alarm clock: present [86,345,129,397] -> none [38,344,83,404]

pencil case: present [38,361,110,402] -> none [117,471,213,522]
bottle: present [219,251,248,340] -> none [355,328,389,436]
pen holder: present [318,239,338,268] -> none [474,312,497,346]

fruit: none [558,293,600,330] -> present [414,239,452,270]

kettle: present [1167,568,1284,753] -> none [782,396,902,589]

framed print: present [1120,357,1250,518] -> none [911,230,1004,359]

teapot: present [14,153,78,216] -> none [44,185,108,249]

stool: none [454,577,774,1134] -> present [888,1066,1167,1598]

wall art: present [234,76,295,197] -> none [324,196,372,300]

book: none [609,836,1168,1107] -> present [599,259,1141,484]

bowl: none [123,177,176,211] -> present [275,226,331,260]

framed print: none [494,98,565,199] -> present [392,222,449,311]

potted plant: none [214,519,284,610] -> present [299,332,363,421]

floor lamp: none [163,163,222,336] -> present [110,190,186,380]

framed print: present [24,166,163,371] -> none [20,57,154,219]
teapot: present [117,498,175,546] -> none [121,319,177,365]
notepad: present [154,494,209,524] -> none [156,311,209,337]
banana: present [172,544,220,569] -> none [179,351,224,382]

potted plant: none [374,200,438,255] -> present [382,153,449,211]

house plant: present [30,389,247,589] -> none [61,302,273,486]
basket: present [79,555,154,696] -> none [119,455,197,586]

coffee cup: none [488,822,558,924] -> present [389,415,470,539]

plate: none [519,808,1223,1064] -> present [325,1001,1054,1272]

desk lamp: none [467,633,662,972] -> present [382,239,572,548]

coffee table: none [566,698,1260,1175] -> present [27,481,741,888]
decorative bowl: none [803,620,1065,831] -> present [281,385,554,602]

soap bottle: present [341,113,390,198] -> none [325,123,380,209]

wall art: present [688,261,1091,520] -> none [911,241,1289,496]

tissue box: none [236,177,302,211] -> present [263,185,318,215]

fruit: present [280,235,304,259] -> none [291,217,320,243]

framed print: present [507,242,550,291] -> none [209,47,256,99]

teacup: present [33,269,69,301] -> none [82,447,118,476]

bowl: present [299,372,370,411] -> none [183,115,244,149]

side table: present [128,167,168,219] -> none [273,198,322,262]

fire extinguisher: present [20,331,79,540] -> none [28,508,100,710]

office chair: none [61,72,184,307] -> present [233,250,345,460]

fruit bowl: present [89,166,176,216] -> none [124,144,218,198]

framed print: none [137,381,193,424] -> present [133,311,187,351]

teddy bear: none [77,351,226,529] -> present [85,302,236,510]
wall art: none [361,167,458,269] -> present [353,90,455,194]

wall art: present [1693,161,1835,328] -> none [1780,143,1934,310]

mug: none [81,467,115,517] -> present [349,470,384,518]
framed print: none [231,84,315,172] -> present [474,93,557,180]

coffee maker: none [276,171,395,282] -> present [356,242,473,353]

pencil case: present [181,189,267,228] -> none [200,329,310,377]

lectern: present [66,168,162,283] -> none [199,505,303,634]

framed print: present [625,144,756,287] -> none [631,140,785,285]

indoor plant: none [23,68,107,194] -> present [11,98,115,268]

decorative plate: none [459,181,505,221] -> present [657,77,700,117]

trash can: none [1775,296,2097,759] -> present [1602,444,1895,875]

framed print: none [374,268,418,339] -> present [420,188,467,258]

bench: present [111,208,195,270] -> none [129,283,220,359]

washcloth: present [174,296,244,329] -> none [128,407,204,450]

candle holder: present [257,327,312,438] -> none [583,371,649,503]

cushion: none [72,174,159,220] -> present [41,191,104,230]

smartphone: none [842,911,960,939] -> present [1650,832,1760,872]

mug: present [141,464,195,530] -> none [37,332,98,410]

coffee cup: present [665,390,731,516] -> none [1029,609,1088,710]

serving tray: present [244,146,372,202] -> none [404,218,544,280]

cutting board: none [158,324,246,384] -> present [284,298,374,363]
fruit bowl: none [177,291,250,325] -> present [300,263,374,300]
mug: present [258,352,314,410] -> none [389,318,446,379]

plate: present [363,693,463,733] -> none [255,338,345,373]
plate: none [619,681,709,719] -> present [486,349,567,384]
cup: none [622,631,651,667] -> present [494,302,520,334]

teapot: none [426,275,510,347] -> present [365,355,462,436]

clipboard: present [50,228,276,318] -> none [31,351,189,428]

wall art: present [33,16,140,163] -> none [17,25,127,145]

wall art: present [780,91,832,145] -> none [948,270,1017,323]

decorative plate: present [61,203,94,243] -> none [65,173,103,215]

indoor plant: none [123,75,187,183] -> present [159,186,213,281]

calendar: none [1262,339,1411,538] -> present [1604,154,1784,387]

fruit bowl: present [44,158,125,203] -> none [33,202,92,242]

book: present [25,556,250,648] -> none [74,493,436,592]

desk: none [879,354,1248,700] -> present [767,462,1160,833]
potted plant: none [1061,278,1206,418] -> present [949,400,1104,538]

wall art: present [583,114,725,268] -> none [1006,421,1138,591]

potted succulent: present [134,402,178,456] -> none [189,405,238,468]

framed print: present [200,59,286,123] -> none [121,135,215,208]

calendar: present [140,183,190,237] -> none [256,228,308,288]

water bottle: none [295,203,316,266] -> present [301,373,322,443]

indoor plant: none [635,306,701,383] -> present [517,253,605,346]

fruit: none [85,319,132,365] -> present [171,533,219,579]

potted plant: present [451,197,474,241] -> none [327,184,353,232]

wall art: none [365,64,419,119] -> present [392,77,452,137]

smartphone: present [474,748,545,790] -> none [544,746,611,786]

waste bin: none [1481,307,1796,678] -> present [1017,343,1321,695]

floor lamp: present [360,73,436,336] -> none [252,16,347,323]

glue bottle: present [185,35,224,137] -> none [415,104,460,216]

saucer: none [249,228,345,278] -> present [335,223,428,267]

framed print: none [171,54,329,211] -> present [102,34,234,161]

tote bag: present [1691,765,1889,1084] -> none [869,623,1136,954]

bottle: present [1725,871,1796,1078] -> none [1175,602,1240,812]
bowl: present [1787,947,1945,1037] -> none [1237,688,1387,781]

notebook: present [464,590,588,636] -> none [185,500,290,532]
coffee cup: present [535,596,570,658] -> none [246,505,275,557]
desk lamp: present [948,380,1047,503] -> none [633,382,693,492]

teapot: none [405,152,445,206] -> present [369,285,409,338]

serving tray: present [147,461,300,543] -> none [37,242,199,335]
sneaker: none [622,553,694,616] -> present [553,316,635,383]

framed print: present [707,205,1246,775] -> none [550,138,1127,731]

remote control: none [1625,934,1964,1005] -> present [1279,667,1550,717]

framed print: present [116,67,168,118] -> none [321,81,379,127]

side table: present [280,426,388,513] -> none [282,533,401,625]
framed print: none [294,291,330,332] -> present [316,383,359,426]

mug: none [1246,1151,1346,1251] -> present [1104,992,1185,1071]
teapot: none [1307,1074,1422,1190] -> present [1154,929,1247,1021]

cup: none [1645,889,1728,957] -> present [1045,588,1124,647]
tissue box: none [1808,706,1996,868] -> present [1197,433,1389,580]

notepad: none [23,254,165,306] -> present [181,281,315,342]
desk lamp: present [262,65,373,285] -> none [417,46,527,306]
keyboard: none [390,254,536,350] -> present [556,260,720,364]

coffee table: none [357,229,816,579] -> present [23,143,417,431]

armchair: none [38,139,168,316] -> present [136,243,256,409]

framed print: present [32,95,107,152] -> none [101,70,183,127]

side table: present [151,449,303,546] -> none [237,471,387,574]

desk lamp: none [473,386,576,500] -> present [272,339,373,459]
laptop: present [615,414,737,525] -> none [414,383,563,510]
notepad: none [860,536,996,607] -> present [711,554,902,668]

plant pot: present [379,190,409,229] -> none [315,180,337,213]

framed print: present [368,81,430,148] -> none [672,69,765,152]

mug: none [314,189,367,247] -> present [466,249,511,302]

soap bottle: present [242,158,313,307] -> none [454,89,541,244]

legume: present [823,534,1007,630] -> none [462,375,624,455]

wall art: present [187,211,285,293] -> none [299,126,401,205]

#####

** Exercise brief **
Using the data above, print exactly the lines from the line that contains "mug: present [141,464,195,530]" through the line that contains "potted plant: present", with both included.

** The answer **
mug: present [141,464,195,530] -> none [37,332,98,410]

coffee cup: present [665,390,731,516] -> none [1029,609,1088,710]

serving tray: present [244,146,372,202] -> none [404,218,544,280]

cutting board: none [158,324,246,384] -> present [284,298,374,363]
fruit bowl: none [177,291,250,325] -> present [300,263,374,300]
mug: present [258,352,314,410] -> none [389,318,446,379]

plate: present [363,693,463,733] -> none [255,338,345,373]
plate: none [619,681,709,719] -> present [486,349,567,384]
cup: none [622,631,651,667] -> present [494,302,520,334]

teapot: none [426,275,510,347] -> present [365,355,462,436]

clipboard: present [50,228,276,318] -> none [31,351,189,428]

wall art: present [33,16,140,163] -> none [17,25,127,145]

wall art: present [780,91,832,145] -> none [948,270,1017,323]

decorative plate: present [61,203,94,243] -> none [65,173,103,215]

indoor plant: none [123,75,187,183] -> present [159,186,213,281]

calendar: none [1262,339,1411,538] -> present [1604,154,1784,387]

fruit bowl: present [44,158,125,203] -> none [33,202,92,242]

book: present [25,556,250,648] -> none [74,493,436,592]

desk: none [879,354,1248,700] -> present [767,462,1160,833]
potted plant: none [1061,278,1206,418] -> present [949,400,1104,538]

wall art: present [583,114,725,268] -> none [1006,421,1138,591]

potted succulent: present [134,402,178,456] -> none [189,405,238,468]

framed print: present [200,59,286,123] -> none [121,135,215,208]

calendar: present [140,183,190,237] -> none [256,228,308,288]

water bottle: none [295,203,316,266] -> present [301,373,322,443]

indoor plant: none [635,306,701,383] -> present [517,253,605,346]

fruit: none [85,319,132,365] -> present [171,533,219,579]

potted plant: present [451,197,474,241] -> none [327,184,353,232]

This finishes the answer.